Associate Justice of the First Judicial Department
- Incumbent
- Assumed office 1994
- Appointed by: Mario Cuomo

Justice on the New York Supreme Court
- In office 1988–1994

Judge on the New York City Civil Court
- In office 1985–1988

Personal details
- Alma mater: Brandeis University Columbia Law School

= Angela Mazzarelli =

American lawyer

Angela Mazzarelli is an associate justice of the New York Appellate Division of the Supreme Court, First Judicial Department.

==Early life and education==
She attended the primary and secondary schools of the Southboro, Massachusetts Public School System. She is also a 1968 graduate of Brandeis University and a 1971 graduate of Columbia Law School.

==Legal career==
She worked as a Staff Attorney for Bronx Legal Services between 1971 and 1973. She was then a Special Assistant to the General Counsel for the Housing and Development Administration.
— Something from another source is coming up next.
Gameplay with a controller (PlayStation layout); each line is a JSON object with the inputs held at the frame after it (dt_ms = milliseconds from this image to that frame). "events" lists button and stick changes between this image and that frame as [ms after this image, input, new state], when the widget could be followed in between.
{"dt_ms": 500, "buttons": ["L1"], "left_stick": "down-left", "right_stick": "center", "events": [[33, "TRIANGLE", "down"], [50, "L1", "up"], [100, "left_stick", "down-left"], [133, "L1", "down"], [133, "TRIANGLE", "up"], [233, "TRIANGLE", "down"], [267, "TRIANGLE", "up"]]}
She was a Law Assistant to the Board of Justices of the Civil Term of the New York Supreme Court between 1973 and 1977 as well as a Principal Law Assistant to one of the Justices of the Supreme Court between 1978 and 1980. She worked in private practice between 1980 and 1985.

She subsequently served on the New York City Civil Court between 1985 and 1988. She was a New York Supreme Court Justice from 1988 to 1994. She was designated a Justice for the Appellate Division, First Judicial Department in 1994 by Governor Mario Cuomo.